There is actually a type of claim known as a “Third Party Over Action” in which an injured employee, who after collecting under his/her employer’s Workers’ Compensation policy, can sue a third party for contributing to the employee’s injury. And then, provided that there is some type of written agreement between the third party and the injured party’s employer, the liability for the accident is passed back to the employer.
The catch is that the written agreement between the two parties must be in place prior to the accident.
Workers’ Compensation coverage was initially designed to be the sole remedy in case of on the job injuries. However, that was before Labor Laws 240 & 241 were reenacted. Labor Law 240 is the New York Scaffold Law and Labor Law 241 is New York Construction Labor Laws. The statutes impose “Strict Liability” on General Contractors and on Building Owners when workers are injured as the result of a fall from a height.
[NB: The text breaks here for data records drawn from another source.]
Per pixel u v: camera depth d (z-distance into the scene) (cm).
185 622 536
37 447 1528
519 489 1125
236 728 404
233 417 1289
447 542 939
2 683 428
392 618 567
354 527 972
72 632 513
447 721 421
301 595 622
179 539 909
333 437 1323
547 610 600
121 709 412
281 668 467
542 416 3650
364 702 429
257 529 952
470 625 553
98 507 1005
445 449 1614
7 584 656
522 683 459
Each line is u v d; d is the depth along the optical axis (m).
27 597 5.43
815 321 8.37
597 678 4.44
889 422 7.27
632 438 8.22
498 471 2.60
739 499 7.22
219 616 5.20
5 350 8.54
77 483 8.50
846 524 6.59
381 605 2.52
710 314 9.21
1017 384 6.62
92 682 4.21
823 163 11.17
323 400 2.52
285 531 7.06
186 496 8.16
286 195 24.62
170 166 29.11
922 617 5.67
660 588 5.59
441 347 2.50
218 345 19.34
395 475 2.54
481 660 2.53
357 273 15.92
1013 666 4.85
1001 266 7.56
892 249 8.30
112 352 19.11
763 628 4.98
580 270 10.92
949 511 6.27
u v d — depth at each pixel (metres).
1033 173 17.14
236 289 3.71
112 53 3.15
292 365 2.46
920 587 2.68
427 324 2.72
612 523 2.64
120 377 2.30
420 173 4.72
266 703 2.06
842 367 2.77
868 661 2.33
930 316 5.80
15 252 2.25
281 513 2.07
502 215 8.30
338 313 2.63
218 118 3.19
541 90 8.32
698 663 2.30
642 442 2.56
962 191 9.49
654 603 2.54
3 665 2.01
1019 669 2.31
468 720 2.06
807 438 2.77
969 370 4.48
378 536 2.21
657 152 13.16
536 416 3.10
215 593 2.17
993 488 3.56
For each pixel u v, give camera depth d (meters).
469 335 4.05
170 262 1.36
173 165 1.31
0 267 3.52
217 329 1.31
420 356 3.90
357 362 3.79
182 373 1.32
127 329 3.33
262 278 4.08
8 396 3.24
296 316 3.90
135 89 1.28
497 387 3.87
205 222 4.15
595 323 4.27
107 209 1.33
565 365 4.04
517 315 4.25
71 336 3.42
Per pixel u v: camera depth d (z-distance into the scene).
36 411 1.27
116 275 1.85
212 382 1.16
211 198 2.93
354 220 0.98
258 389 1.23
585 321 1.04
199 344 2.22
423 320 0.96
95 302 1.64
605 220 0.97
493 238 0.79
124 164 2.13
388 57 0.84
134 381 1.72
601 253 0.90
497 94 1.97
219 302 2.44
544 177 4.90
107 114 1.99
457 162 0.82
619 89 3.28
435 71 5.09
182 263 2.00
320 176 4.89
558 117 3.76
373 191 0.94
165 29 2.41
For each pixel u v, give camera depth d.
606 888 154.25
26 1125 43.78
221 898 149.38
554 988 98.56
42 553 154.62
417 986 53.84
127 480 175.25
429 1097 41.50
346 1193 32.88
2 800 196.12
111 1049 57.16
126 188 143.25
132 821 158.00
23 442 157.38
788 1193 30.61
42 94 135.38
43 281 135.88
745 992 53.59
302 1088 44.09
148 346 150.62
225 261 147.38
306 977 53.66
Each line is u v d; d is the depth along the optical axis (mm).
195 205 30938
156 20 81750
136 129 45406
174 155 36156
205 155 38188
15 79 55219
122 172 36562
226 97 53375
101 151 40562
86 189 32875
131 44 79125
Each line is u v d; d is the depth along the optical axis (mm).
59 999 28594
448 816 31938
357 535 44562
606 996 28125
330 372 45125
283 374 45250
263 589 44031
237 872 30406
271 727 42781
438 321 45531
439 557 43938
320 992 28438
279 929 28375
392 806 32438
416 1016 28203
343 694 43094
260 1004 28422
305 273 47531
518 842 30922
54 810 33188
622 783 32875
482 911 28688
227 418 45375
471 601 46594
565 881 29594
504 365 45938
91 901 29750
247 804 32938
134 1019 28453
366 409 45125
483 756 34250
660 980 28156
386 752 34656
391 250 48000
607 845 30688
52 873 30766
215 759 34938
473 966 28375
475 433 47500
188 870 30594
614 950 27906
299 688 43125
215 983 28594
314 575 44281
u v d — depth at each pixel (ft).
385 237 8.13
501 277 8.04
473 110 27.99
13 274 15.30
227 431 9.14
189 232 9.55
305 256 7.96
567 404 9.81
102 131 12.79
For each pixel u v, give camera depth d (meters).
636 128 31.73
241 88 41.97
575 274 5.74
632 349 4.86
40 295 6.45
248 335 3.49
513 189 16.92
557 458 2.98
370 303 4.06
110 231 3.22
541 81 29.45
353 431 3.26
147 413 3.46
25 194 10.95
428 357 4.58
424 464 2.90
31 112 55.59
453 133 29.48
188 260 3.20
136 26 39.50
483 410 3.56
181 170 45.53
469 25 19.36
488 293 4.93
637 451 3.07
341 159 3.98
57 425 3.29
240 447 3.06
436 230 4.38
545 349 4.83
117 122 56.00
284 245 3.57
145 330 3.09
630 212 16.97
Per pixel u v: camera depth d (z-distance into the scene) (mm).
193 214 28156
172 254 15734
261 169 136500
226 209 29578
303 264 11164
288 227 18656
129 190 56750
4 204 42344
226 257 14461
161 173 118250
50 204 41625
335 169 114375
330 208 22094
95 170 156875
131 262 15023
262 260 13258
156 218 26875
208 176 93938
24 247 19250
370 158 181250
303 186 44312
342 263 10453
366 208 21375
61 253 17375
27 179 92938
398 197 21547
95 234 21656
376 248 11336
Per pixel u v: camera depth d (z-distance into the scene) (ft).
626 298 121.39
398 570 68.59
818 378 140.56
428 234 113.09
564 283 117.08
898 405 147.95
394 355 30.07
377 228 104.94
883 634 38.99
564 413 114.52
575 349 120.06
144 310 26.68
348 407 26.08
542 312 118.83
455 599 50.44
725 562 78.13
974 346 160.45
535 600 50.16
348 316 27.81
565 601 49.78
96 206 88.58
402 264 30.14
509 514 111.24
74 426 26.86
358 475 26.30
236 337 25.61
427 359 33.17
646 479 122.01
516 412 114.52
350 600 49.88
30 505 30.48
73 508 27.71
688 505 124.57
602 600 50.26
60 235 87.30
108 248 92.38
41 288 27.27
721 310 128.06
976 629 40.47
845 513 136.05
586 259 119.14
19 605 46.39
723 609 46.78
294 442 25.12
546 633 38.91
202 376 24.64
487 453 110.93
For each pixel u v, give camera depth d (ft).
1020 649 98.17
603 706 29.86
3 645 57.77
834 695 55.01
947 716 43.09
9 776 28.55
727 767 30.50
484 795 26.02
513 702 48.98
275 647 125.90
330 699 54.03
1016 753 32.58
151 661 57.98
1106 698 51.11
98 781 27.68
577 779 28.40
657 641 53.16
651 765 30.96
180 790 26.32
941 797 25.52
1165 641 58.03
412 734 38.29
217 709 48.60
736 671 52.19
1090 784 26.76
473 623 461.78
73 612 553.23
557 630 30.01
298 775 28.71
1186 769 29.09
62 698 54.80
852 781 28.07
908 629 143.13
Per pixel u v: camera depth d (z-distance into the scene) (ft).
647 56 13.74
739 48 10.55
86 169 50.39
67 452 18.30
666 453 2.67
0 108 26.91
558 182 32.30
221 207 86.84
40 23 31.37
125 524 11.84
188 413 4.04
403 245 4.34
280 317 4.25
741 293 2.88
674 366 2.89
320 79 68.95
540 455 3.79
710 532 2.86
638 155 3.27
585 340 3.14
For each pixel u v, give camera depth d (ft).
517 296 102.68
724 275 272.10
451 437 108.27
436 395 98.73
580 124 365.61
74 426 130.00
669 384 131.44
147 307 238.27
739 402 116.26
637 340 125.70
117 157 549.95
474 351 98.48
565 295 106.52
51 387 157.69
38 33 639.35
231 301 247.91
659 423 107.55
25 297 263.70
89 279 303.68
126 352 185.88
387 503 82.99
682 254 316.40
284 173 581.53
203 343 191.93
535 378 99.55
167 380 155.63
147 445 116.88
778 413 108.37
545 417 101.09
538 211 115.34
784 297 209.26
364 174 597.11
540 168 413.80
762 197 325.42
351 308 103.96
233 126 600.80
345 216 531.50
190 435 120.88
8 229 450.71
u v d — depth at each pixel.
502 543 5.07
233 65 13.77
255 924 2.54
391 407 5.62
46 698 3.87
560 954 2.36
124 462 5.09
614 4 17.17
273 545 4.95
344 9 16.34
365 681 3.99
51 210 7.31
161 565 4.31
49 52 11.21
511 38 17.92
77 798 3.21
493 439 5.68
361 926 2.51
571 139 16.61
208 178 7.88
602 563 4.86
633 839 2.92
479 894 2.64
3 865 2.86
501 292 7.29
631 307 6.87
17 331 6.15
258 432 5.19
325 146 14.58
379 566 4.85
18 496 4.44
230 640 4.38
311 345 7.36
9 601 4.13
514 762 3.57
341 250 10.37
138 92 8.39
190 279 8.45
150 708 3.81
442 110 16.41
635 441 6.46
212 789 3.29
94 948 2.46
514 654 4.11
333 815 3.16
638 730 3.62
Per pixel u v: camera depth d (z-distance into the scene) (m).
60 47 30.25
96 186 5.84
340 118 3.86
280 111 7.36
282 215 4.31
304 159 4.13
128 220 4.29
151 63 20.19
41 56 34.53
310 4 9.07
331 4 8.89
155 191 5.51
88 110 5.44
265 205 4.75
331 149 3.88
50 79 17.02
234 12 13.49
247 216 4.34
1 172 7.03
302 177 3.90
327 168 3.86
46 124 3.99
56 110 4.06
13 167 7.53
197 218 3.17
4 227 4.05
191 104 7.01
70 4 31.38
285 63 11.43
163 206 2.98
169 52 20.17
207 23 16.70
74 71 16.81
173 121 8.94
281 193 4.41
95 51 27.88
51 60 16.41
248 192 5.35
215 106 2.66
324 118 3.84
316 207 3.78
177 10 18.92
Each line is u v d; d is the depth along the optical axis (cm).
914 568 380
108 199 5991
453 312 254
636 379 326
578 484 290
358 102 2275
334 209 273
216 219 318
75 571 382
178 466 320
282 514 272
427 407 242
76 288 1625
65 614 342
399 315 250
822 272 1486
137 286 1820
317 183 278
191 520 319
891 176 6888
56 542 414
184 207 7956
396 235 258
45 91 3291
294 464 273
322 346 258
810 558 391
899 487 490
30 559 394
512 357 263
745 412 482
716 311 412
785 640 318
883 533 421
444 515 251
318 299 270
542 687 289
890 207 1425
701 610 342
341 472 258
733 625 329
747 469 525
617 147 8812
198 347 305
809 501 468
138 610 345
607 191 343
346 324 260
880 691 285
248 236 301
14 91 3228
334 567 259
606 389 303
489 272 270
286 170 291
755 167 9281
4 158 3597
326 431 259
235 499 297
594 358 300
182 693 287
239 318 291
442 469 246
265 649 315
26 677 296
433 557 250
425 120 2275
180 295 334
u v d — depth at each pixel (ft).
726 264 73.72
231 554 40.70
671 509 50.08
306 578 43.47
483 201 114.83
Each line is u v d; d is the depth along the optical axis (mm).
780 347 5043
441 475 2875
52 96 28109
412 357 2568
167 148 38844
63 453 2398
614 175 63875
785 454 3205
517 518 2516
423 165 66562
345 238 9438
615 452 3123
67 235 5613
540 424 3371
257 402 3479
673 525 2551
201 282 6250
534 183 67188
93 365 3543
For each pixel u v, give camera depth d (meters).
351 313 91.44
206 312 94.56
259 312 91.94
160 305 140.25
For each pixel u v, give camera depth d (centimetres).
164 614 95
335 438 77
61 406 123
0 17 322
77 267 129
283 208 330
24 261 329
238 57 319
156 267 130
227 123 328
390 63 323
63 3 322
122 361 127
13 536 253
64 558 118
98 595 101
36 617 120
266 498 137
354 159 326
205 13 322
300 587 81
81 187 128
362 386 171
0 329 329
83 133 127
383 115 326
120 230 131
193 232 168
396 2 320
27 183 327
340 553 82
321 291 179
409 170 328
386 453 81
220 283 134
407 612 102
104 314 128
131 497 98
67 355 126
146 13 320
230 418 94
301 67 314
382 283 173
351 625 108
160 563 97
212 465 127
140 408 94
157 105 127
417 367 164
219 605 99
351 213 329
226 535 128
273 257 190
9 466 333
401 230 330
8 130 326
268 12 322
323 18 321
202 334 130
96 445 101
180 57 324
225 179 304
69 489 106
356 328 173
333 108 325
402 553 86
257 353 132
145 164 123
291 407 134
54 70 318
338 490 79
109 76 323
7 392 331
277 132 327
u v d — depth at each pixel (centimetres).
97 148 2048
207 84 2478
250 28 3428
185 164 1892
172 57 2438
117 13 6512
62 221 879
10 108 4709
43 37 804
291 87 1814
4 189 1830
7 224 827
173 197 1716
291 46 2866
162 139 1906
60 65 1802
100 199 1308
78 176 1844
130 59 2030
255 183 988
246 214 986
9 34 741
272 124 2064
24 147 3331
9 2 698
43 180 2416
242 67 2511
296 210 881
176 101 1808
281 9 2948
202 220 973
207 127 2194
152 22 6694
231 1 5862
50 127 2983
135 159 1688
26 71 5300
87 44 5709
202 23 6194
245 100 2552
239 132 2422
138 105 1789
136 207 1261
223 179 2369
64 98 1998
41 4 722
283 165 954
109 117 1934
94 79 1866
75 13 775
Therefore, even if the contractor is only 1% at fault for the employee’s injury and the worker is 99% at fault, the general contractor or building owner becomes entirely liability for the damages incurred by the workers.
There are only two defenses to Labor Law 240 actions and they imply that if the injured worker’s injuries are (1) solely the result of his/her failure to follow basic construction site safety rules and/or (2) failure to use safety equipment. If it could be proven that the injured worker was culpable in either of these areas, he/she would undoubtedly find it very difficult to prevail in a lawsuit.